(Saved entries)
:::

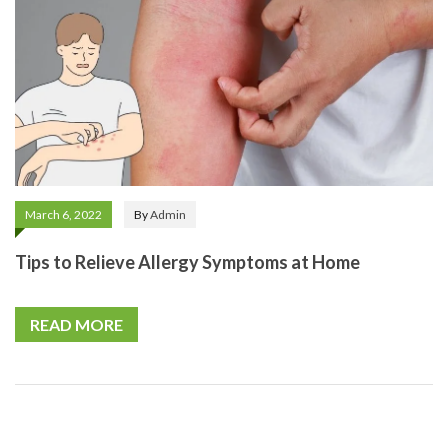
March 6, 2022
By
Admin
Tips to Relieve Allergy Symptoms at Home
READ MORE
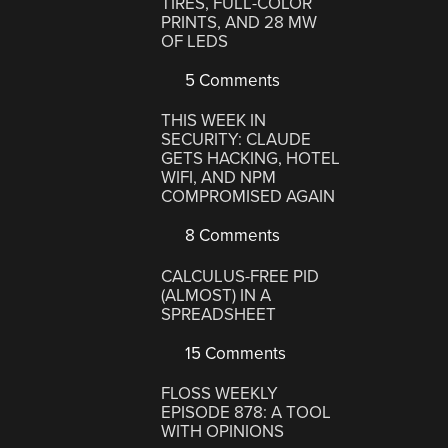
TIRES, FULL-COLOR
PRINTS, AND 28 MW
OF LEDS
5 Comments
THIS WEEK IN
SECURITY: CLAUDE
GETS HACKING, HOTEL
WIFI, AND NPM
COMPROMISED AGAIN
8 Comments
CALCULUS-FREE PID
(ALMOST) IN A
SPREADSHEET
15 Comments
FLOSS WEEKLY
EPISODE 878: A TOOL
WITH OPINIONS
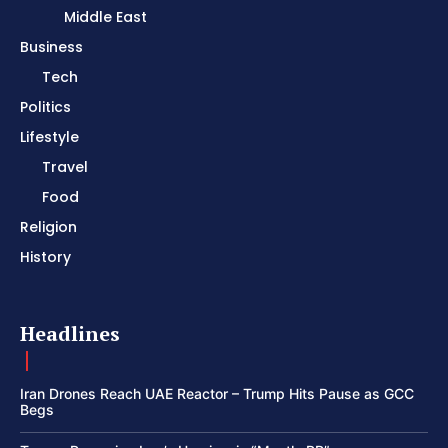
Middle East
Business
Tech
Politics
Lifestyle
Travel
Food
Religion
History
Headlines
Iran Drones Reach UAE Reactor – Trump Hits Pause as GCC
Begs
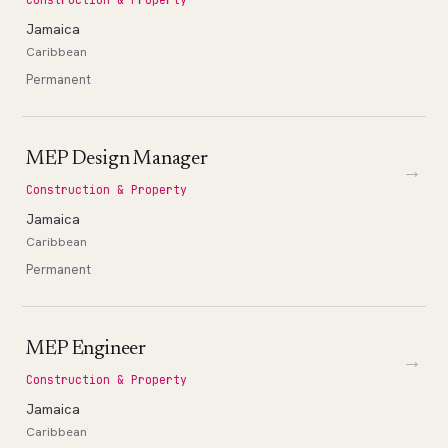
Jamaica
Caribbean
Permanent
MEP Design Manager
→
Construction & Property
Jamaica
Caribbean
Permanent
MEP Engineer
→
Construction & Property
Jamaica
Caribbean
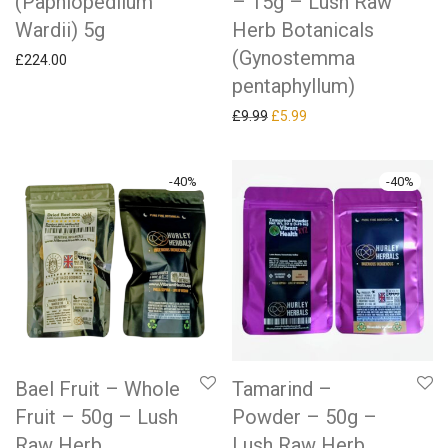
(Paphiopedilum
– 15g – Lush Raw
Wardii) 5g
Herb Botanicals
(Gynostemma
£
224.00
pentaphyllum)
Original price was: £9.99.
Current price is: £5.99.
£
9.99
£
5.99
-
40
%
-
40
%
Bael Fruit – Whole
Tamarind –
Fruit – 50g – Lush
Powder – 50g –
Raw Herb
Lush Raw Herb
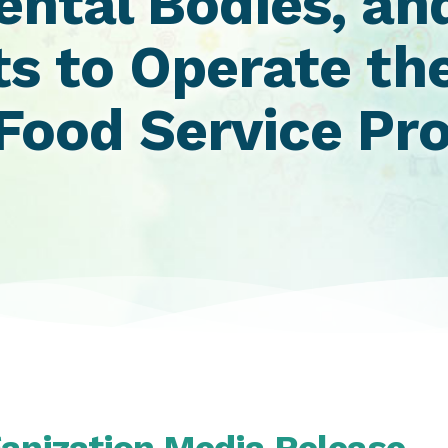
ntal Bodies, and
ts to Operate th
ood Service Pro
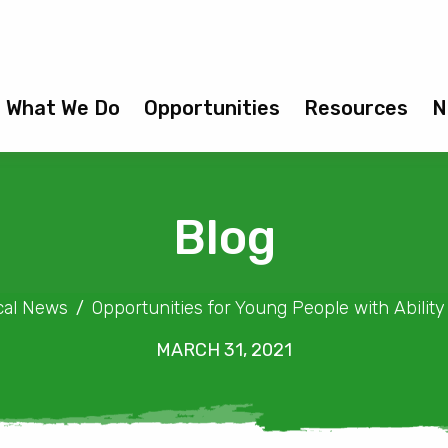
What We Do
Opportunities
Resources
N
Blog
cal News
Opportunities for Young People with Abili
MARCH 31, 2021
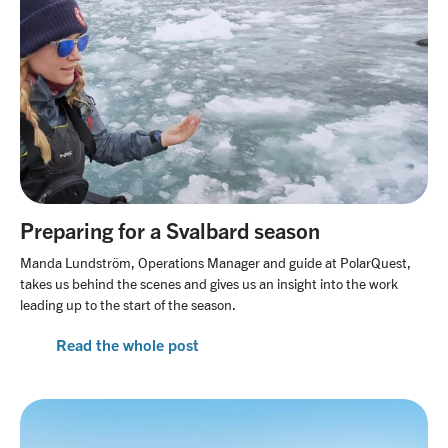
Preparing for a Svalbard season
Manda Lundström, Operations Manager and guide at PolarQuest,
takes us behind the scenes and gives us an insight into the work
leading up to the start of the season.
Read the whole post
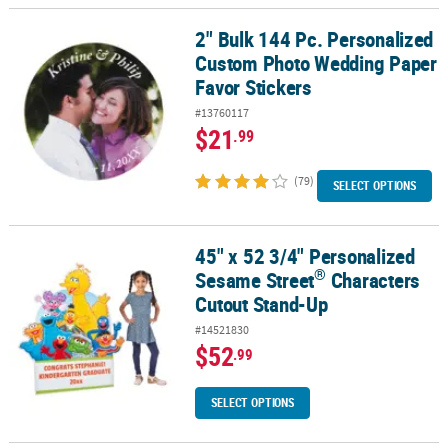
2" Bulk 144 Pc. Personalized
2" Bulk 144 Pc. Personalized Custom Photo Wedding Paper Favor 
Custom Photo Wedding Paper
Favor Stickers
#13760117
$21
.99
(79)
SELECT OPTIONS
45" x 52 3/4" Personalized
®
45" x 52 3/4" Personalized Sesame Street
Characters Cutout Sta
®
Sesame Street
Characters
Cutout Stand-Up
#14521830
$52
.99
SELECT OPTIONS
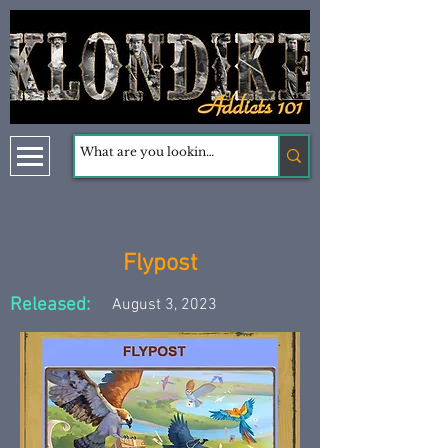
Flypost
Released:
August 3, 2023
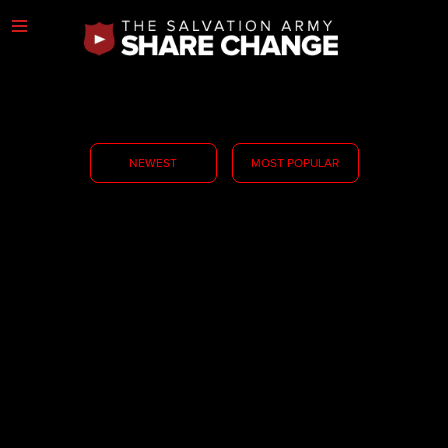
NEWEST
MOST POPULAR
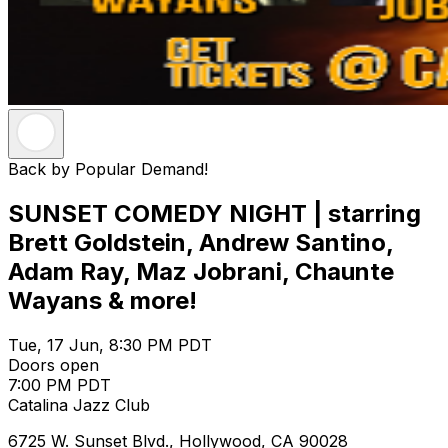
Back by Popular Demand!
SUNSET COMEDY NIGHT | starring
Brett Goldstein, Andrew Santino,
Adam Ray, Maz Jobrani, Chaunte
Wayans & more!
Tue, 17 Jun, 8:30 PM PDT
Doors open
7:00 PM PDT
Catalina Jazz Club
6725 W. Sunset Blvd., Hollywood, CA 90028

:::

**Task description:** Return every line of the listing that contains the word "price".

**Your response:**
Original price was: £9.99.
Current price is: £5.99.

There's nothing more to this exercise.